Reading the book has lead me to question some of my religious beliefs and why I have held them. When asked in the past why I believe in God by others, I generally point to two instances in my life when I felt God directly intervened. Dawkins argues for the possibility that those who have had personal experiences with God are likely being deceived by a hallucination or a misfire of the brain or they're just plain mistaken. When he references the 1917 report that 70,000 pilgrims in Fatima, Portugal saw "the sun tear itself from the heavens and come crashing down upon the multitude", he says,
It may seem improbable that seventy thousand people could simultaneously be deluded, or could simultaneously collude in a mass lie. Or that history is mistaken in recording that seventy thousand people claimed to see the sun dance. Or that they all simultaneously saw a mirage(they had been persuaded to stare at the sun, which can't have done much for their eyesight). But any of these probabilities is far more probable than the alternative: that the Earth was suddenly yanked sideways in its orbit, and the solar system destroyed, with nobody outside Fatima noticing. I mean, Portugal is not that isolated. (God Delusion p. 91-92)
As an example of his humor which is scattered throughout the book, that passage was footnoted with "Although admittedly my wife's parents once stayed in a Paris hotel called Hotel de l'Univers et du Portugal."
Finally, you're probably wondering---do I still believe in God after reading this book?
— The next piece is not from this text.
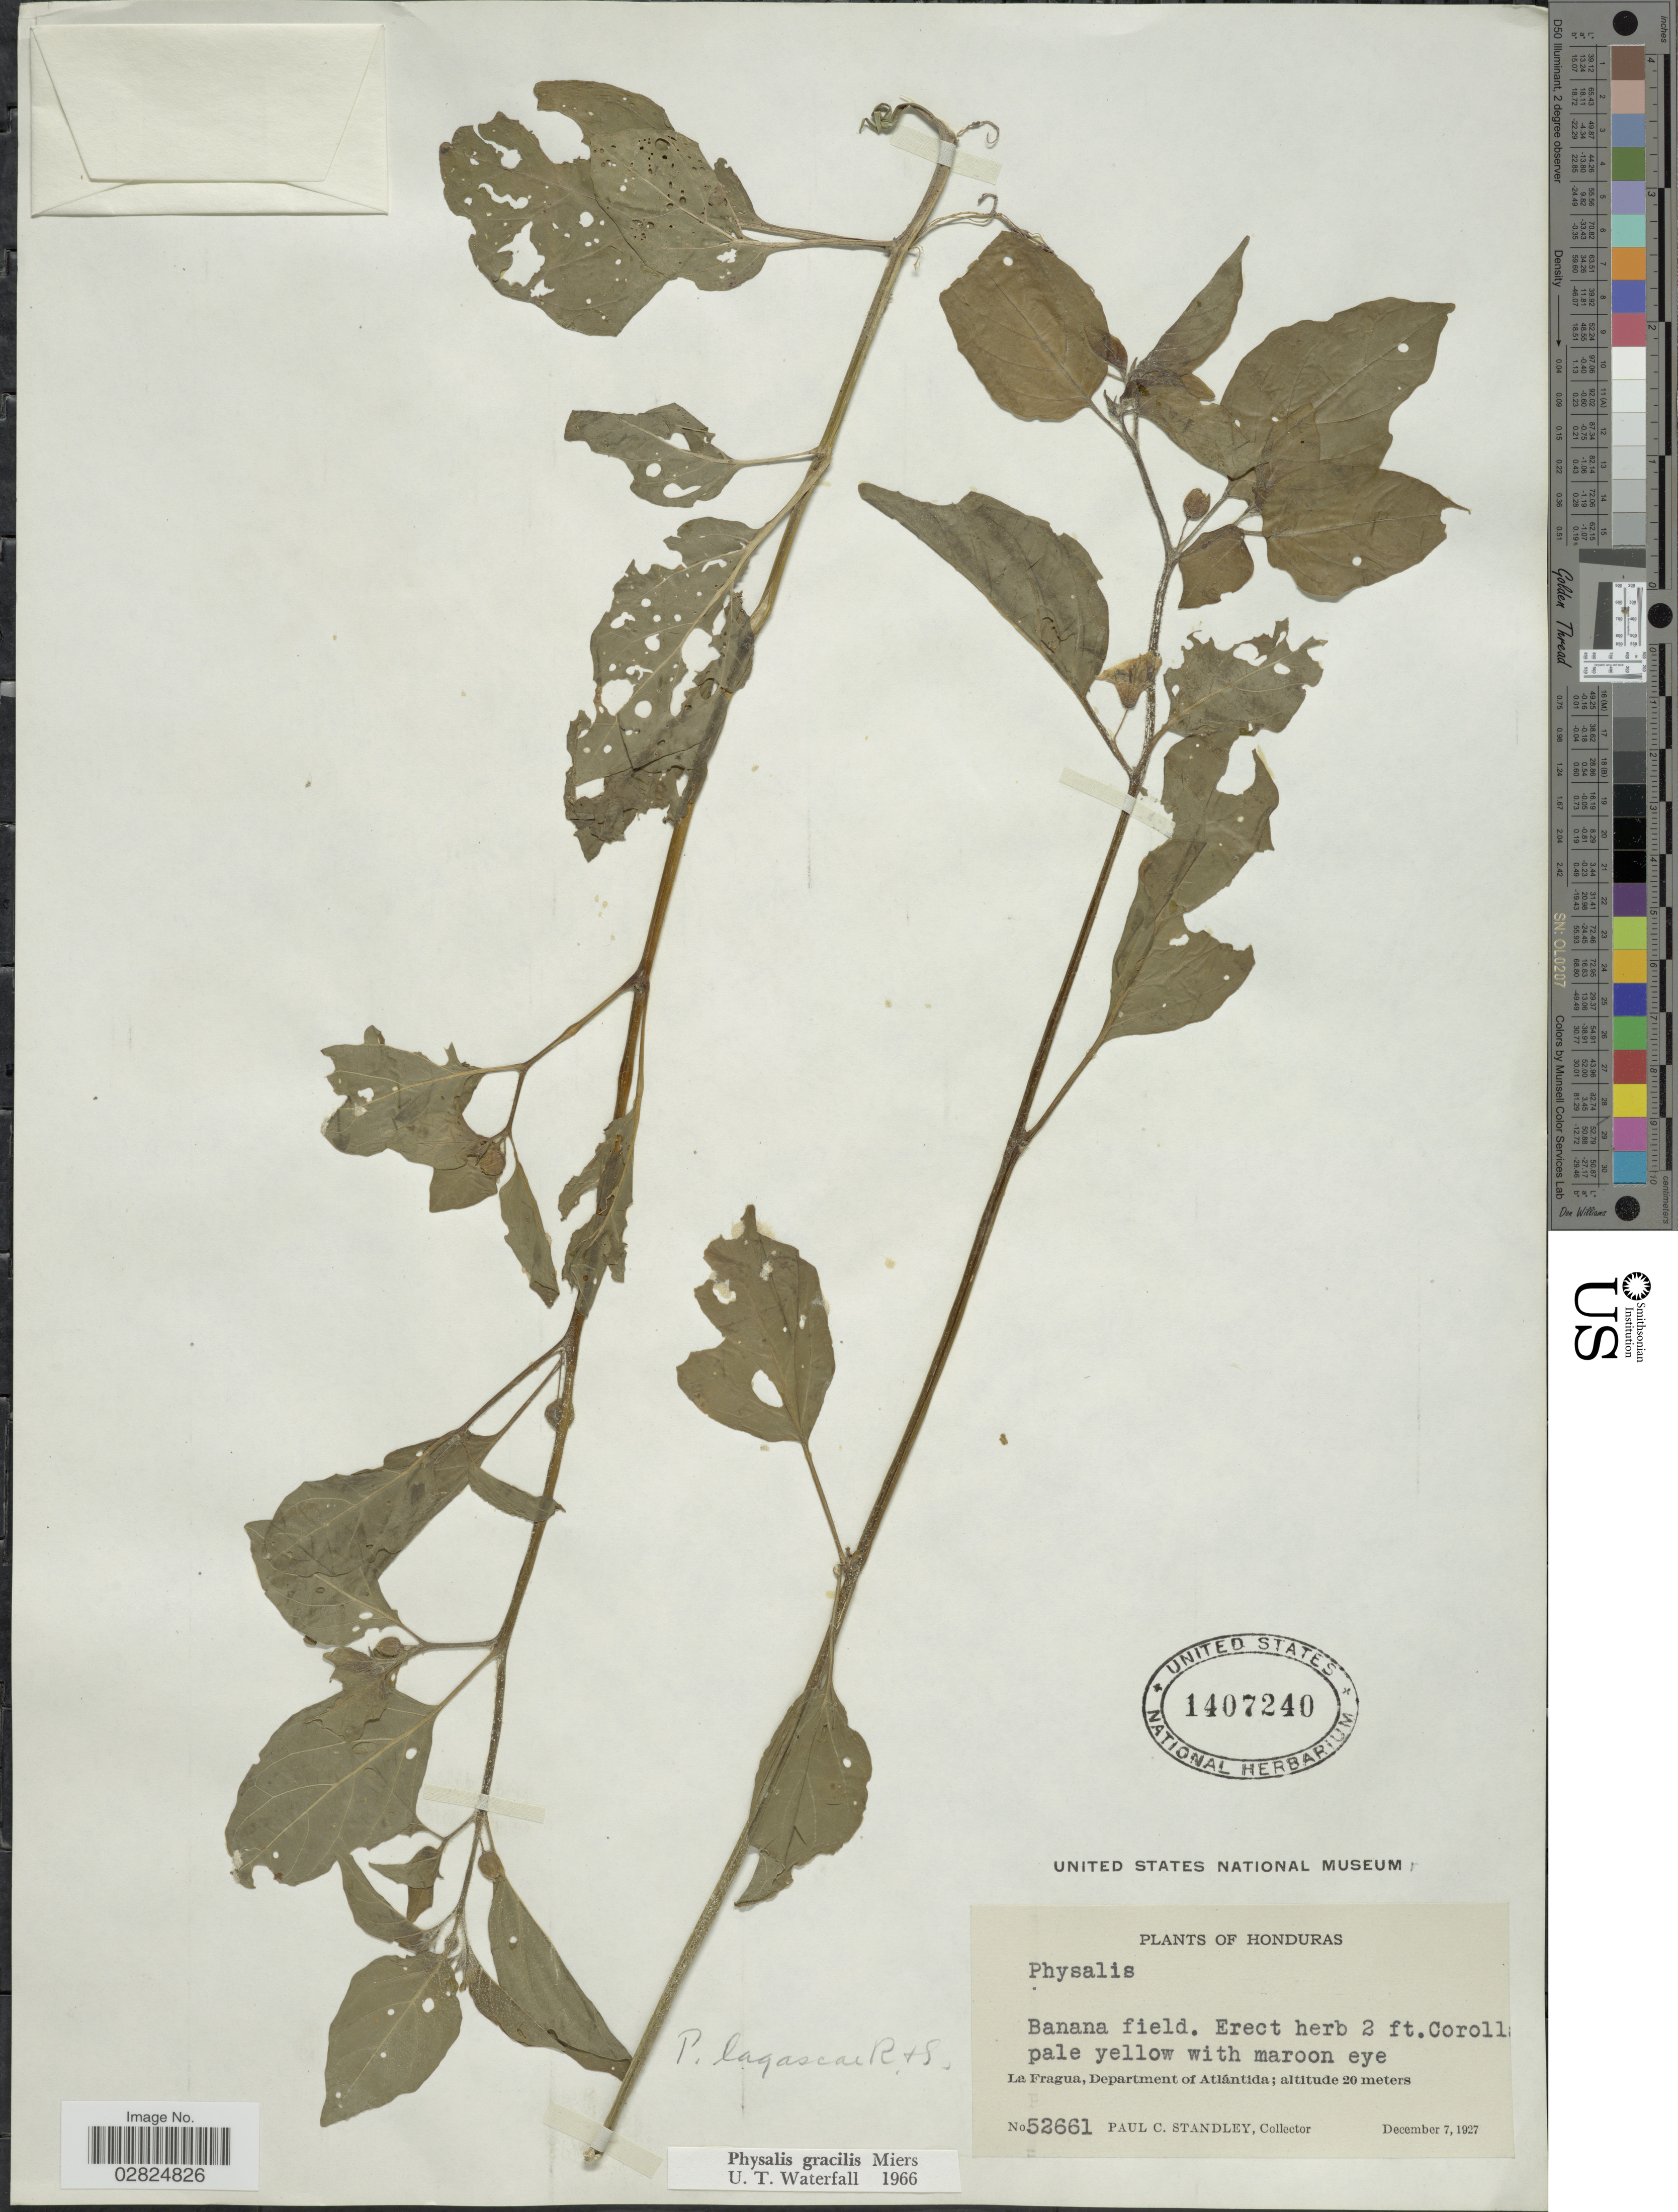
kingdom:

I don't abandon life long beliefs over one book, but it made me think. It made me question. It makes me want to know more about religion, science and faith. How do you reconcile these? Can you? You'll see me read a lot more books on those topics in the coming months because of this book.
2 comments:
I read your review and just had to post a comment. First of all, this book will be on hold at the library as soon as I leave your blog. :) I have been in limbo for many years, questioning my faith or really ALL faith, and also trying to find what is right to teach my children. It is difficult. I know there really isn't going to be a simple answer, but I do enjoy the learning process. You are right, I think faith is useless is unchallenged.
Thank you for taking the time to post this review, and linking it from TWTM.
-Jen
Found you over at 52 in 52. #1 and the first part of #2 sound just like me! I didn't have anything so significant as a car wreck to turn my mind back to God...I guess God's just been dripping on my for a long time.
I have found that doubt and critical thinking are *necessary* for me to have faith. I question everything, and I'm a lover of empiricism. Yet I believe science doesn't ask (or answer) all the questions people have about life ... and I believe the bible and the life of faith don't either. For me they are complementary and not mutually exclusive. I am constantly questioning, and I agree with Anonymous that an unchallenged faith is a weak faith indeed.